A ONU estima que a montanha de lixo eletrônico global cresce quase 42 milhões de toneladas anualmente. Como é crescente demanda por eletrônicos, a organização teme que até 2017 esse número aumente em outros 10 milhões de toneladas.
Bênção e maldição
Agbogbloshie é estação final de dispositivos eletrônicos. Antes que de acabar lá, eles passam por vários intermediários, que ganham um bom dinheiro. O Pnuma avalia em cerca de 17 bilhões de euros o faturamento obtido com transferência e exploração de lixo eletrônico em todo o mundo.
"Não devemos esquecer que estes dispositivos são uma importante fonte de renda para muitas centenas de milhares de pessoas", ressalta Matthias Buchert. Há muitos anos ele estuda a cadeia de abastecimento de sucata eletrônica. "Temos nesse negócio pessoas muito experientes e qualificadas, que pegam televisões, celulares e computadores para consertar e reutilizar."
Para muitos, os dispositivos recondicionados são os únicos que têm meios para adquirir. O problema surge quando os aparelhos não são mais reparáveis. "Faltam, então, estruturas básicas para eliminação e reciclagem dos dejetos", lembra Buchert. A consequência são pilhas de lixo fumegantes, como as de Agbogbloshie, em Gana.
Muito lixo da Alemanha
A Alemanha é um dos maiores produtores de sucata eletrônica. Cada alemão produz uma média de 21,6 quilos de dejetos eletrônicos por ano – em Gana, essa quantidade é de apenas 1,4 quilo. Embora a exportação de dispositivos eletrônicos defeituosos seja proibida, cada vez mais navios carregados com lixo eletrônico deixam os portos alemães. O Pnuma calcula que "até 90% do lixo eletrônico global seja eliminado e negociado ilegalmente".
Por isso, a entidade pede que os governos imponham proibições a esse tipo de exportação. "Isso não é uma tarefa fácil e requer pessoal suficiente e bem treinado", comenta Buchert. Há alguns anos, ele estudou o embarque de dispositivos defeituosos no porto de Hamburgo.
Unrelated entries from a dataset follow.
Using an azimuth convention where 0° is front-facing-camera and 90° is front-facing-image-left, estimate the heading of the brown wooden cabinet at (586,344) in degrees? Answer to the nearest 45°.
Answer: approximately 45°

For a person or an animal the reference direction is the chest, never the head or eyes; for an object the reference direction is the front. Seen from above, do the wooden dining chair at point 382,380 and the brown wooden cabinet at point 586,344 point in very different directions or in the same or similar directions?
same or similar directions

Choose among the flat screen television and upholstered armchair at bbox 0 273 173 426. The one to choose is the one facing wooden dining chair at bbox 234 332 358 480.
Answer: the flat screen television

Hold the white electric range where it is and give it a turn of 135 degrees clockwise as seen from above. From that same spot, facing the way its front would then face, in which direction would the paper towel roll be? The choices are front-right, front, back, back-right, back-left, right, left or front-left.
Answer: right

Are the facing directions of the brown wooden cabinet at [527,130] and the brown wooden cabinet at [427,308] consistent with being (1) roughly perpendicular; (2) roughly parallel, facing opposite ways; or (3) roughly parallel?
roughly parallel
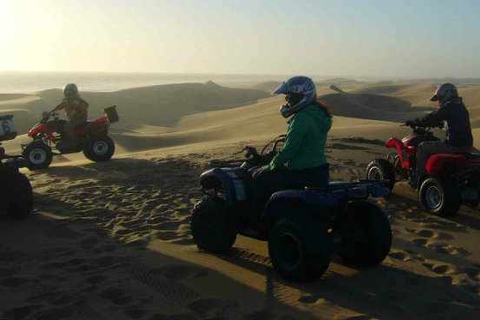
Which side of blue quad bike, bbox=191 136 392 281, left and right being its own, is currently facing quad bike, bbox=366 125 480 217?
right

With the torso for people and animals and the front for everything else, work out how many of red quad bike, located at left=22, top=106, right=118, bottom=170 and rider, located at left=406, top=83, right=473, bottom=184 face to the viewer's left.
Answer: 2

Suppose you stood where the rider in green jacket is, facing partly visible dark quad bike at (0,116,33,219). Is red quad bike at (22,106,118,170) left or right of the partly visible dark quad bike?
right

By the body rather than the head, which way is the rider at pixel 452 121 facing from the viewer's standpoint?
to the viewer's left

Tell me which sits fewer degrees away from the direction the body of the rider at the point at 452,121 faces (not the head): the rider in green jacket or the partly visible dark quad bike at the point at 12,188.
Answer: the partly visible dark quad bike

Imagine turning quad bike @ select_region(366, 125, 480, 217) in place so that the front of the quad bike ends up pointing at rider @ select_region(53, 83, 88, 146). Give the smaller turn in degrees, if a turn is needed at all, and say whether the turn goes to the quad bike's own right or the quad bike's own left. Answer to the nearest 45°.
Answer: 0° — it already faces them

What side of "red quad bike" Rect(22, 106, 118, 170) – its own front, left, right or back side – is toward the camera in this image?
left

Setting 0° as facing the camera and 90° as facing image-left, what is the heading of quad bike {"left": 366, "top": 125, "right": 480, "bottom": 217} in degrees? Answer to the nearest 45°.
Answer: approximately 135°

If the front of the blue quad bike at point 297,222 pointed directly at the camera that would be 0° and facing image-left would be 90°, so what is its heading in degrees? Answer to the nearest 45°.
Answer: approximately 135°

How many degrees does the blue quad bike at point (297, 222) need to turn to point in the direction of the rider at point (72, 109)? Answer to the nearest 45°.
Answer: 0° — it already faces them

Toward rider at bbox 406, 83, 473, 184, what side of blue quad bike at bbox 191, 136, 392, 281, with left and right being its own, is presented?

"Carros e caminhões velhos são abarrotados de dispositivos eletrônicos. Mas também são carregados contêineres inteiros", diz, acrescentando ser muito difícil descobrir o que é lixo e o que ainda está funcionando.
Soluções alternativas
O ministro alemão do Desenvolvimento, Gerd Müller, admitiu, durante uma visita a Agbogbloshie, que a Alemanha tem uma parcela de responsabilidade pelas consequências ambientais e de saúde: "A maioria dos aparelhos eletrônicos descartados na Europa, também da Alemanha, vem parar aqui, legal e ilegalmente."
Em março, o governo da Alemanha formulou um projeto de lei que inverte o ônus da prova. Exportadores de eletrônicos têm que provar que os produtos são realmente úteis. "Uma simples declaração de que o aparelho funciona não é mais suficiente", informa Buchert. A lei ainda precisa ser aprovada por ambas as câmaras do parlamento alemão.
As autoridades também consideram outras soluções para reduzir o lixo eletrônico. Uma delas prevê que no ato da compra se pague um depósito sobre o aparelho, a ser devolvido quando o consumidor se desfizer dele num estabelecimento autorizado. O sistema seria semelhante ao já adotado para garrafas e latas, por exemplo.